#### Your task:
The lines to retype are the one with "depends on new" and all that follow it to the end of the entries below; copy them exactly and nothing else.

══════

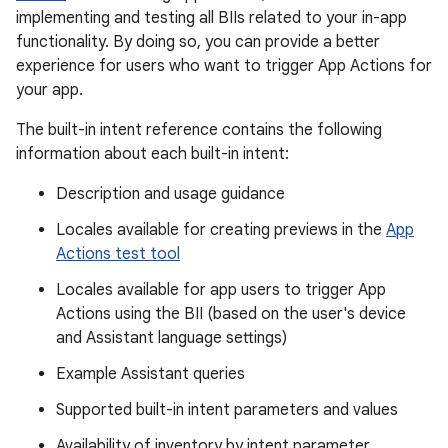
implementing and testing all BIIs related to your in-app
functionality. By doing so, you can provide a better
experience for users who want to trigger App Actions for
your app.
The built-in intent reference contains the following
information about each built-in intent:
Description and usage guidance
Locales available for creating previews in the
App
Actions test tool
Locales available for app users to trigger App
Actions using the BII (based on the user's device
and Assistant language settings)
Example Assistant queries
Supported built-in intent parameters and values
Availability of inventory by intent parameter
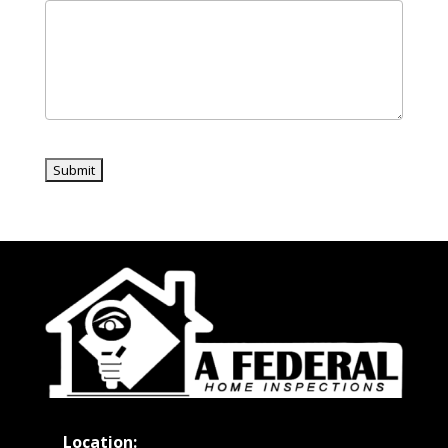
Location:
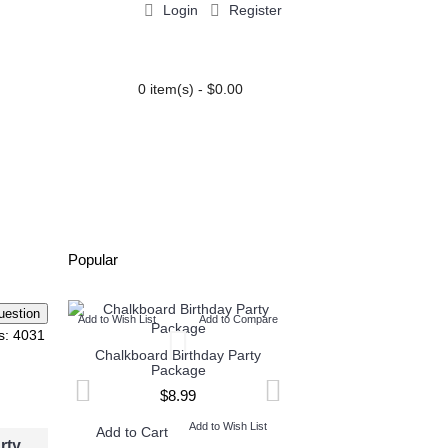
Login
Register
0 item(s) - $0.00
PARTY EXTRAS
BLOG
Popular
Add to Wish List
Add to Compare
Add to Wish List
Add t
s: 4031
Chalkboard Birthday Party
Twin Minecraft and M
Package
High Invitation
$8.99
$9.99
Add to Wish List
Add to W
Add to Cart
Add to Cart
rty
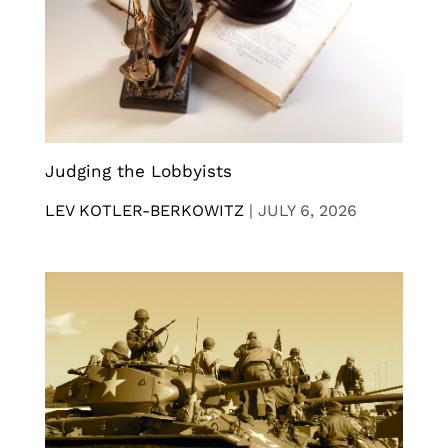
Judging the Lobbyists
LEV KOTLER-BERKOWITZ
|
JULY 6, 2026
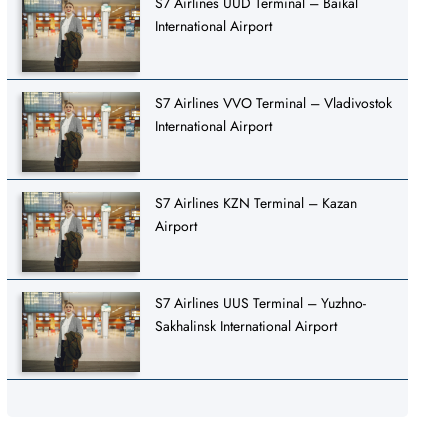
S7 Airlines UUD Terminal – Baikal
International Airport
S7 Airlines VVO Terminal – Vladivostok
International Airport
S7 Airlines KZN Terminal – Kazan
Airport
S7 Airlines UUS Terminal – Yuzhno-
Sakhalinsk International Airport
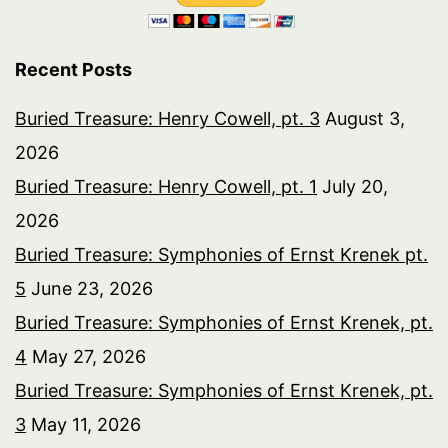
Recent Posts
Buried Treasure: Henry Cowell, pt. 3
August 3,
2026
Buried Treasure: Henry Cowell, pt. 1
July 20,
2026
Buried Treasure: Symphonies of Ernst Krenek pt.
5
June 23, 2026
Buried Treasure: Symphonies of Ernst Krenek, pt.
4
May 27, 2026
Buried Treasure: Symphonies of Ernst Krenek, pt.
3
May 11, 2026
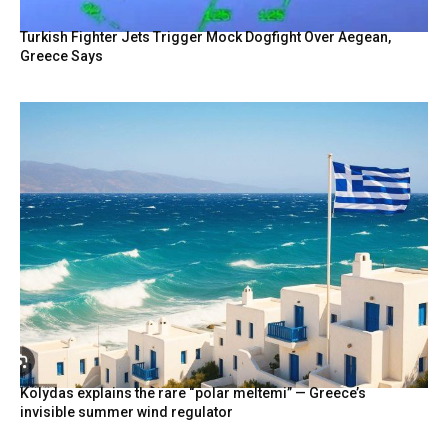
Turkish Fighter Jets Trigger Mock Dogfight Over Aegean,
Greece Says
Kolydas explains the rare “polar meltemi” — Greece’s
invisible summer wind regulator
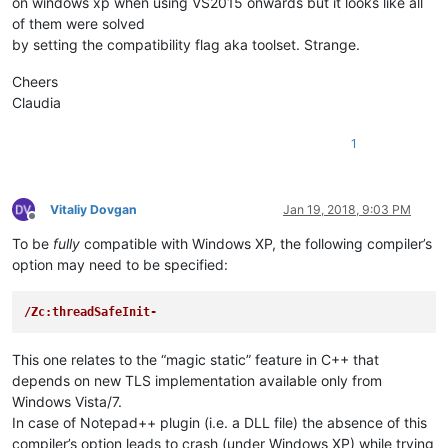
on windows xp when using VS2015 onwards but it looks like all
of them were solved
by setting the compatibility flag aka toolset. Strange.
Cheers
Claudia
1
Vitaliy Dovgan
Jan 19, 2018, 9:03 PM
Offline
To be
fully
compatible with Windows XP, the following compiler’s
option may need to be specified:
/Zc:threadSafeInit-
This one relates to the “magic static” feature in C++ that
depends on new TLS implementation available only from
Windows Vista/7.
In case of Notepad++ plugin (i.e. a DLL file) the absence of this
compiler’s option leads to crash (under Windows XP) while trying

══════

#### Finished exercise:
depends on new TLS implementation available only from
Windows Vista/7.
In case of Notepad++ plugin (i.e. a DLL file) the absence of this
compiler’s option leads to crash (under Windows XP) while trying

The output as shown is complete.